Po drodze wpadłam napić się kawy do sklepu we wsi Merwyn (śniadanie krysznaitów było bez kawy, a ja jestem kawowa) i rozgadałam się ze sprzedawczynią Ludmiłą, w wieku średnim, która pochodzi z Małej Rostówki i pracuje w Merwynie. Na szczęście Ludmiła interesuje się historią wsi i zebrała wszystkie możliwe informacje na temat pałacu. Poza tym jej prababcia urodzona w 1914 roku, opowiadała jej, jak bawiła się z dziećmi generała Zabotina. Bardzo mnie to zaciekawiło i utknęłam w sklepie na kolejne pół godziny.
– Czy generał mieszkał w tym pałacu?
– Tak, mieszkał z rodziną, miał żonę i dzieci. Sam podróżował i wracał, nie był tu cały czas. Moja prababcia bawiła się z jego dziećmi. Był dobrym człowiekiem.
– Jak miał na imię generał?
– Ojej, nie pamiętam, mówiła mi prababcia, ale nie zapamiętałam. Byłam mała, wtedy nie było to tak ciekawe jak teraz.

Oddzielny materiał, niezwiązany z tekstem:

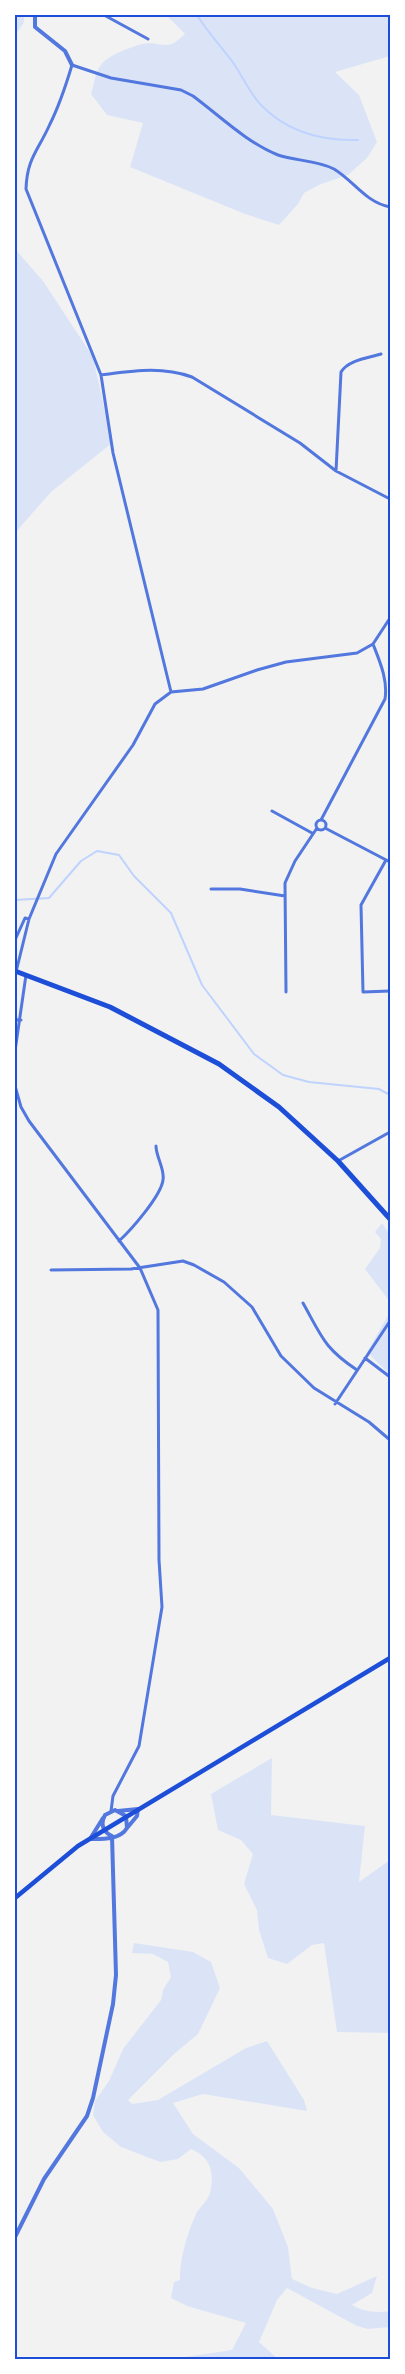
<svg xmlns="http://www.w3.org/2000/svg" width="405" height="2374" font-family="'Golos Text',sans-serif">
<style>
.green{fill:#dbe4f7}
.lines{fill:none;stroke-linecap:round;stroke-linejoin:round}
.stream{stroke:#bfd3fe;stroke-width:2}
.minor{stroke:#5277de;stroke-width:3}
.tertiary{stroke:#5277de;stroke-width:4}
.secondary{stroke:#1d4ed8;stroke-width:4.5}
.trunk{stroke:#1d4ed8;stroke-width:5}
.neatline{fill:none;stroke:#1d4ed8;stroke-width:2}
</style>
<rect width="100%" height="100%" fill="#f2f2f2"/>
<path class="green" d="M15,15H25L23,24L15,35Z
M166,15H390V56L335,72L359,95L377,142L367,158L348,175L321,184L304,193L298,204L279,225L245,214L130,167L143,123L107,115L91,94C94,86 95,71 101,65C108,55 131,47 142,44C163,40 164,54 185,34Z
M15,249L43,281L93,357L112,443L51,492L15,533Z
M382,1223L390,1235V1302L365,1269L380,1248L381,1239L375,1232Z
M390,1312V1375L367,1352Z
M272,1758L271,1815L365,1826L359,1882L390,1860V2033L337,2032L324,1943L312,1945L287,1964L268,1958L259,1930L257,1910L244,1884L253,1854L241,1840L218,1830L211,1794Z
M134,1943L193,1952L211,1962L220,1988L198,2034L174,2054L128,2100L132,2104L158,2100L246,2048L267,2041L304,2100L307,2111L203,2094L173,2103L193,2134L239,2168L273,2209L288,2247L292,2279L312,2288L337,2294L377,2276L372,2293L352,2305C364,2312 376,2313 390,2311V2327L368,2329L357,2326L287,2288L277,2300L259,2342L278,2359H172L232,2350L246,2323L187,2306L171,2298L174,2282L180,2280C179,2259 188,2231 197,2212C201,2206 208,2200 210,2193C215,2172 210,2157 191,2149L178,2159L160,2162L121,2147L103,2132L93,2115L95,2101L109,2081L123,2049L161,2000L163,1990L171,1977L168,1962L153,1954L132,1953Z"/>
<g class="lines">
<path class="stream" d="M197,15C208,33 222,47 234,64C242,76 251,95 261,105C287,132 322,141 358,140
M15,900L49,898L81,861L97,851L119,855L134,876L171,913L202,985L254,1054L283,1075L309,1082L379,1089L390,1095
M390,1258V1289"/>
<path class="minor" d="M104,15L148,39
M101,375C133,371 161,366 192,377L300,443L336,471L390,499
M336,471L341,372C348,360 368,358 381,354
M171,692L113,453L101,375L26,189C27,158 38,151 50,124C59,106 66,85 72,65L111,78L181,90L193,96C220,116 246,142 278,155C295,161 317,160 334,169C354,181 365,202 390,207
M272,811L312,833
M321,820L385,699C388,680 380,662 373,644
M316 825a5 5 0 1 1 10 0a5 5 0 1 1-10 0Z
M325,828L390,862
M386,860L361,905L363,992L390,991
M211,889H240L285,896
M15,940L25,918L29,919
M16,972L29,919L56,854L133,745L155,704L171,692L203,689L257,670L286,662L357,653L373,644L390,618
M286,992L285,883L295,861L317,828
M15,1012L16,1020H21
M15,1051L26,975
M15,1086L21,1107L29,1121L140,1268L158,1310L159,1560L162,1607L139,1746L113,1796L111,1811
M338,1161L390,1132
M119,1241C131,1230 161,1196 163,1180C165,1169 156,1157 156,1146
M51,1270L131,1269L183,1261L194,1265L224,1282L252,1307L281,1356L314,1388L369,1422L390,1440
M303,1303C322,1337 324,1348 357,1370
M365,1358L390,1377
M335,1404L390,1321"/>
<path class="tertiary" d="M35,15V27L65,51L72,65
M118,1811L138,1809L137,1816L127,1828
M103,1818L90,1839C102,1839 120,1840 127,1828L126,1816L115,1810L105,1815C100,1824 103,1832 112,1836
M15,2237L44,2179L87,2116L93,2098L113,2004L116,1975L112,1836"/>
<path class="secondary" d="M15,1898L78,1846L390,1658"/>
<path class="trunk" d="M15,971L110,1007L219,1064L279,1107L338,1161L390,1219"/>
</g>
<rect width="405" height="2374" fill="none" stroke="#ffffff" stroke-width="32"/>
<rect x="16" y="16" width="373" height="2342" class="neatline"/>
</svg>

– Zabotin miał nazwisko, czy jak mówią Zabotkin, czy jeszcze inaczej?
– Na pewno Zabotin. Wiem od mojej prababci.
Kiedy zapytałam ją, jak miejscowi odebrali pojawienie się krysznaitów we wsi i pałacu, odpowiedziała:
– Niezbyt pozytywnie, ludzie są z nich niezadowoleni. Zrobiło się brudniej obok pałacu, choć tam mieszkają i opiekują się nim. Wcześniej była ochrona i teren był sprzątany, teraz tak nie jest. Odkąd we wsi pojawili się jogini (tak miejscowi nazywają Krysznaitów), z ogrodów ludzi zaczęto wyrywać cebulę, pomidory i inne warzywa. Nie złapaliśmy ich za rękę, żeby ich oskarżyć, ale odkąd oni pojawili się we wsi, zaczęło się to zdarzać coraz częściej. Może jacyś miejscowi to robią, żeby ich wrobić, nie wiem. Ale oni nocą chodzą grupami po wiosce, więc mogą to być oni…
– Nie sądzę, że to oni, żyją w innej rzeczywistości, która jest daleka od materialnej i wadliwej. Nie wiem na pewno, ale bardzo w to wątpię. A co było przed nimi w pałacu?
– W latach 70. była tam szkoła, chodziłam tam, później klub i sklep. 30 lat temu byli tu mnisi. W latach 80-tych w sąsiednim budynku mieścił się sklep z wędlinami. Pamiętam to wszystko.
– Jak wyglądały ściany, tak jak teraz? (pokazuję zdjęcie)
– Nie, były piękniejsze, pokryte płytkami. To już jest tynk. A w pałacu, w części tylnej, był kominek.
– A kiedy w pałacu pojawiły się rzeźby lwów i Afrodyty, czy było to dawno temu, czy są nowe?
– Nowe, sprowadzone przez nowego właściciela w latach 90-tych.
– Niektóre lwy wyglądają całkiem autentycznie, więc nie od razu jest jasne, czy są nowoczesne. A co się stało z generałem?
– Wyjechał po rewolucji z rodziną. Wiem, że jego żona umarła młodo.
– Ciekawe. Czy pamięta Pani coś jeszcze o pałacu?
– Dawno temu aleja kasztanowa rosła przed pałacem.
Może ktoś ze wsi wśród starszych mieszkańców coś wie, mamy 90-letnich starszych osób. Niech Pani jeszcze je zapyta.
– Zrobię to na pewno, ale następnym razem- odpowiedziałam i zainspirowana udanym wyjazdem wróciłam do domu.